Vom Fight Club zum Projekt Chaos
Der Fight Club ist so erfolgreich, dass in allen größeren Städten des Landes weitere gegründet werden. Das Interesse ist groß, obwohl eigentlich niemand über den Fight Club reden darf. Doch bald schon reicht das Tyler nicht mehr. Er möchte Veränderungen in der Gesellschaft bewirken, und so ruft er das „Projekt Chaos“ ins Leben.
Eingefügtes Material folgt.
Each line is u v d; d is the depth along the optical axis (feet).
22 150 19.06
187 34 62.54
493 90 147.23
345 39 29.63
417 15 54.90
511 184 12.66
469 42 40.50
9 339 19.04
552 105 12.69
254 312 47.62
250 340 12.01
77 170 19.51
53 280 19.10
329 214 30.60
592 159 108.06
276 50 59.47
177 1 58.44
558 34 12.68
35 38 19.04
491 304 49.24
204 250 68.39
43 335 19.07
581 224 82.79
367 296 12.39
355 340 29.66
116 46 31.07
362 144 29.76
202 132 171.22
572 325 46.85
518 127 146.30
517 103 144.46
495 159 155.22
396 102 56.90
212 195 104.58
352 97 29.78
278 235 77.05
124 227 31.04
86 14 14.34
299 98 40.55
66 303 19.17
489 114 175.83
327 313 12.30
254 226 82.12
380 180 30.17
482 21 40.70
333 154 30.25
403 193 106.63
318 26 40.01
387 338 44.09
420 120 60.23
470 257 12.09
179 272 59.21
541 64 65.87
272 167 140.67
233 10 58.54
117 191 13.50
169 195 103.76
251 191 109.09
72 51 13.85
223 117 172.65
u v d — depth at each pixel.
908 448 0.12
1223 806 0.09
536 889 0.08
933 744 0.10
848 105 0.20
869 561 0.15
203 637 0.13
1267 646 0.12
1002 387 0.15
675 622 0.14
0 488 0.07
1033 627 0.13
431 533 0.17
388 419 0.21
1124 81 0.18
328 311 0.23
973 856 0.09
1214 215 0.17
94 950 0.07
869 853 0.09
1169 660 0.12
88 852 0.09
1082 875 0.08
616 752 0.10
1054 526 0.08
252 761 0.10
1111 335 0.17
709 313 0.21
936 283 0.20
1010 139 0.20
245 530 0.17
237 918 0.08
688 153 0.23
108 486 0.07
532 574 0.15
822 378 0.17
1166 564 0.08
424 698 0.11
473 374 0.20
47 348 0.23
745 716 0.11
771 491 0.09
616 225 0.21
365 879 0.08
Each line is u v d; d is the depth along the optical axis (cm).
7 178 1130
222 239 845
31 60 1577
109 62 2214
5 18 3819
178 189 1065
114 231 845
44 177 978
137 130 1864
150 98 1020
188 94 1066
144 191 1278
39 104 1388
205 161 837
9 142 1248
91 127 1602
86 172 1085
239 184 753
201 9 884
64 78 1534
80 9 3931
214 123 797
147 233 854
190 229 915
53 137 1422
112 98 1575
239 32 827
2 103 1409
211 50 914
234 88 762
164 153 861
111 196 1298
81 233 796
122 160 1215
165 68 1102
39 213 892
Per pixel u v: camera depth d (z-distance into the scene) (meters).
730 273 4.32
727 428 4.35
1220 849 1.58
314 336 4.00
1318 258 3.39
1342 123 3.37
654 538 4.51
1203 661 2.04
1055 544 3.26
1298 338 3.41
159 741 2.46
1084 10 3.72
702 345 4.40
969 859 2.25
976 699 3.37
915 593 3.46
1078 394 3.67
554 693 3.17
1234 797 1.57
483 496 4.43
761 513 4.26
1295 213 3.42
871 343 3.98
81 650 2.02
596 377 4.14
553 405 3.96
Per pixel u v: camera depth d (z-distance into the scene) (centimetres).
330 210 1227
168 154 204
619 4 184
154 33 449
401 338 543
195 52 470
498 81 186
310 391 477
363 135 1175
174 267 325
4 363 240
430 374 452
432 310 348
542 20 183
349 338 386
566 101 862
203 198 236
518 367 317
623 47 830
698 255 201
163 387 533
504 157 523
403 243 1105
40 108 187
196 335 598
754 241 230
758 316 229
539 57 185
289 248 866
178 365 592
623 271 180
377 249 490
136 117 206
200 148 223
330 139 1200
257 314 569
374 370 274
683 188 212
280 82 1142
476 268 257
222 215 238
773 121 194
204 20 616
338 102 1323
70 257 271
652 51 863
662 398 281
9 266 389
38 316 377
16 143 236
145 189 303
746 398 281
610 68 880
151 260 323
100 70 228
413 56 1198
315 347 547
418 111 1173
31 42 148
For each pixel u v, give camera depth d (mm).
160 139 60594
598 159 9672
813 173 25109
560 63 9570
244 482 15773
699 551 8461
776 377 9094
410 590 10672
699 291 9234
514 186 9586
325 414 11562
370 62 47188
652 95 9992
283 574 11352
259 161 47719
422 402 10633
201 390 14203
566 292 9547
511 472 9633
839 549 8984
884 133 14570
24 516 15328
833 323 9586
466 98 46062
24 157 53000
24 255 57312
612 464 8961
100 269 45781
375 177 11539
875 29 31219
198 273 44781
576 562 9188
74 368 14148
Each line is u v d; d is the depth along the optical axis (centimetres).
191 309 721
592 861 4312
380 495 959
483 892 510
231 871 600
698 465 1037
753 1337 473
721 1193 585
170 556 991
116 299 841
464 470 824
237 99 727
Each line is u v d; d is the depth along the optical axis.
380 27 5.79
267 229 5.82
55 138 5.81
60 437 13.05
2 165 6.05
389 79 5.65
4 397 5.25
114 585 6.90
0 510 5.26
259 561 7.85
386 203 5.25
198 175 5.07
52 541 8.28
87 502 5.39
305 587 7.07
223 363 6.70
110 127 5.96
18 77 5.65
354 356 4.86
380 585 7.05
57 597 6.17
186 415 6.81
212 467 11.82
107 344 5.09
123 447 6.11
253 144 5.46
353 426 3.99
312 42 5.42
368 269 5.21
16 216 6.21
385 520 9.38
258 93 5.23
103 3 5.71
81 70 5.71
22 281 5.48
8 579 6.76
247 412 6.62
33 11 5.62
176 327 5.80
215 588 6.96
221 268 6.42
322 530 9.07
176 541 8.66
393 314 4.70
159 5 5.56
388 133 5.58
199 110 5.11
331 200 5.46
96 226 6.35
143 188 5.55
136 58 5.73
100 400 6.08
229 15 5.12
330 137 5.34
Ausgewählte Fight Club-Mitglieder dürfen teilnehmen, und ihr Ziel ist es, Chaos zu stiften und konsumkritische Aktionen durchzuführen. Tylers Ziel ist es, „die Welt zu retten“, und für ihn ist der einzige Weg dahin Zerstörung.
„Recycling und Geschwindigkeitsbegrenzungen sind Quatsch“, sagte Tyler. „Das ist, wie wenn jemand auf dem Totenbett das Rauchen aufgibt.“
Als die Aktionen immer umfangreicher und ausufernder werden, fängt der Protagonist an, Tyler zu misstrauen.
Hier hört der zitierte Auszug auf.